APPEAL COURT, HIGH COURT OF JUSTICIARY
|
|
Lord ClarkeLord BonomyLady Smith
|
[2010] HCJAC 57Appeal No: XC627/06
OPINION OF LORD BONOMY
in
APPEAL
by
PHILIP LUCAS Appellant;
against
HER MAJESTY'S ADVOCATE Respondent:
_______
|
Appellant: Shead, Smith; R T McCormack, Glasgow
Respondent: Allan, Q.C.; Crown Agent
8 June 2010
[15] I agree with the reasoning of your Lordship
in the chair and would refuse the appeal so far as founded on ground of
appeal 1A. I also agree with your Lordship's proposal as to further
procedure.
[16] However, I am constrained to add a few words
of my own. Your Lordship's detailed consideration of the case presented to us
in support of ground of appeal 1A gives apparent respectability to an
argument that was entirely without merit.
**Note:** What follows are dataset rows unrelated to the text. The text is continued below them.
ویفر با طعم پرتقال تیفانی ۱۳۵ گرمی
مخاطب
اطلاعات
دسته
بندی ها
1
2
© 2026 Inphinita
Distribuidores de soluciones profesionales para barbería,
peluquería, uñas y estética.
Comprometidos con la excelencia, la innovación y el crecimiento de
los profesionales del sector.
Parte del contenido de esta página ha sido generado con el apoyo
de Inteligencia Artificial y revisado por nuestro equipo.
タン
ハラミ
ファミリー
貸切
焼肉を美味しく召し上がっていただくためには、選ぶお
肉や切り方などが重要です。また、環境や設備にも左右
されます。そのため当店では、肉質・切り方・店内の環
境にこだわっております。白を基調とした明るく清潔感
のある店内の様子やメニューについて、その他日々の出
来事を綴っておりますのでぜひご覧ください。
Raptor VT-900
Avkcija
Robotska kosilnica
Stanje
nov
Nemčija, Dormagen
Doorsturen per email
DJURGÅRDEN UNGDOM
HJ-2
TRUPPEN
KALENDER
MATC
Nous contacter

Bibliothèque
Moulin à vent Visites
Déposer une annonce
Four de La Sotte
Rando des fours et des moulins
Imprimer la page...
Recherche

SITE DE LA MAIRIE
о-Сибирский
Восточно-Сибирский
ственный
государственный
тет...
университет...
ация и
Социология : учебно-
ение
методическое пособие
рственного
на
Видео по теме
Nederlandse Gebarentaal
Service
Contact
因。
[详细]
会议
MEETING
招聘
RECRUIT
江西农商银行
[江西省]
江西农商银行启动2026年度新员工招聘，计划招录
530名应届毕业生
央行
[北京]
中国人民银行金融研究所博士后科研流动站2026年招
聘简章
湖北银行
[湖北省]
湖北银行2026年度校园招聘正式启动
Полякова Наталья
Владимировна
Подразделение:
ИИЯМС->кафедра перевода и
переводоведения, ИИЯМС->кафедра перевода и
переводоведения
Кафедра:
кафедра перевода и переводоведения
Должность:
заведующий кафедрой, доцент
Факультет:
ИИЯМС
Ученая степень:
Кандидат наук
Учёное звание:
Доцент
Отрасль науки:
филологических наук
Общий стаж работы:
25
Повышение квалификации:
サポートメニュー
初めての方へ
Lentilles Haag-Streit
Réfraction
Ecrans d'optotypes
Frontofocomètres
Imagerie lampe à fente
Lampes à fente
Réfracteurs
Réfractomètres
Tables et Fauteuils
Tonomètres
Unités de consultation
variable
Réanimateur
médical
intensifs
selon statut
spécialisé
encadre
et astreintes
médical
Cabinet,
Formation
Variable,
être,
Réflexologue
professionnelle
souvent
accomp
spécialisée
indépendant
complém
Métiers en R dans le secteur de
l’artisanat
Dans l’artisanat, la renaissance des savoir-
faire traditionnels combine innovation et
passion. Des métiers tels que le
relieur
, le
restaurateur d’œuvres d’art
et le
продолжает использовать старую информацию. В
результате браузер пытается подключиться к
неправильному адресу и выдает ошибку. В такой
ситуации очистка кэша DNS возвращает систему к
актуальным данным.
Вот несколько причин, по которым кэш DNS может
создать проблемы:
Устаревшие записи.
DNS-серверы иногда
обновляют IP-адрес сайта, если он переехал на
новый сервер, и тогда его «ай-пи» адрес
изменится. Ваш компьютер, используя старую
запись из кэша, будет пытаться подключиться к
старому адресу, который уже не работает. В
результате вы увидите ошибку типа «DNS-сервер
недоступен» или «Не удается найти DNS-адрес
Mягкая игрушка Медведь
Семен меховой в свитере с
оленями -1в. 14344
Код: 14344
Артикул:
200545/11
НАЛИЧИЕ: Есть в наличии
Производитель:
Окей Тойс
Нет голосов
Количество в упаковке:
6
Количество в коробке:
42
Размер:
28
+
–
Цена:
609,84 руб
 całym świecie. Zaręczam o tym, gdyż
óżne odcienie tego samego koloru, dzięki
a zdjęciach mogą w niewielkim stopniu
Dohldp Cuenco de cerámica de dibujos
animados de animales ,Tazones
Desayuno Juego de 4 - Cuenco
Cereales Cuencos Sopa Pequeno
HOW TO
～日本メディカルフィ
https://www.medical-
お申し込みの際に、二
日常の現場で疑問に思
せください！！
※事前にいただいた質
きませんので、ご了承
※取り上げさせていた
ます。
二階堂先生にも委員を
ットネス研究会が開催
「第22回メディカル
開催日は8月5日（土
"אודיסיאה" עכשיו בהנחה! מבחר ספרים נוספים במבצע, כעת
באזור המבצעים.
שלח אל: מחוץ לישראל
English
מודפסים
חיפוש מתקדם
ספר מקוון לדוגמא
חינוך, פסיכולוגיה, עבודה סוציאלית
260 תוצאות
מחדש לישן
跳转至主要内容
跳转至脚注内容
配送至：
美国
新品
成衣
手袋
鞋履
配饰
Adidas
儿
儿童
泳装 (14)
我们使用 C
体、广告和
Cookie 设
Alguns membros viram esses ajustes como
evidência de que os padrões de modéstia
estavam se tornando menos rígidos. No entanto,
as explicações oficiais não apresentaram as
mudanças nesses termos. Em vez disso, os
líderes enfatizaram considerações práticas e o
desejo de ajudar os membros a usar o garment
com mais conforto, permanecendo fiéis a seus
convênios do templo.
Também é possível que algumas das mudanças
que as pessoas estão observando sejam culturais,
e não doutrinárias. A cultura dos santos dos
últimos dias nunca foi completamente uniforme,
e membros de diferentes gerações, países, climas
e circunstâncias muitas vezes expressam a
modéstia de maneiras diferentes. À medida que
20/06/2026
It was obvious that, even if a
failure to disclose were proved, that related to information which the court
had already decided on 7 October 2009 would have been discovered had those
acting for the appellant pursued an obvious line of enquiry, namely
interviewing Alan Smith who had been in the company of the appellant when
things were said that led the appellant to think that the deceased might be
armed. By presenting the same point under the guise of a ground of appeal
categorised and expressed differently, counsel for the appellant appeared to
have overlooked the basic requirement that, whatever the ground of appeal, the
appeal could only succeed if a miscarriage of justice was established.
[17] Whether the appeal is considered as falling
under the heading of a failure to disclose or under the heading of fresh
evidence which was slightly different from, but closely related to, that
previously argued, it was in essence an attempt to establish a miscarriage of
justice on the basis of the non-availability of the evidence of
Alan Smith. In light of the information available to those acting for the
appellant, there was no prospect that a miscarriage of justice could be
established on this ground.
APPEAL COURT, HIGH COURT OF JUSTICIARY
|
|
Lord Clarke Lord Bonomy Lady Smith
|
[2010] HCJAC 57Appeal No: XC627/06
OPINION OF LADY SMITH
in
APPEAL
by
PHILIP LUCAS
Appellant;
against
HER MAJESTY'S ADVOCATE
Respondent:
_______
|
Appellant: Shead, Smith; R T McCormack, Glasgow
Respondent: Allan, Q.C., A.D.; Crown Agent
8 June 2010
[18] For the reasons given by your Lordship in
the chair, I agree that the appeal under ground 1A should be refused and
that further procedure should be as your Lordship proposes.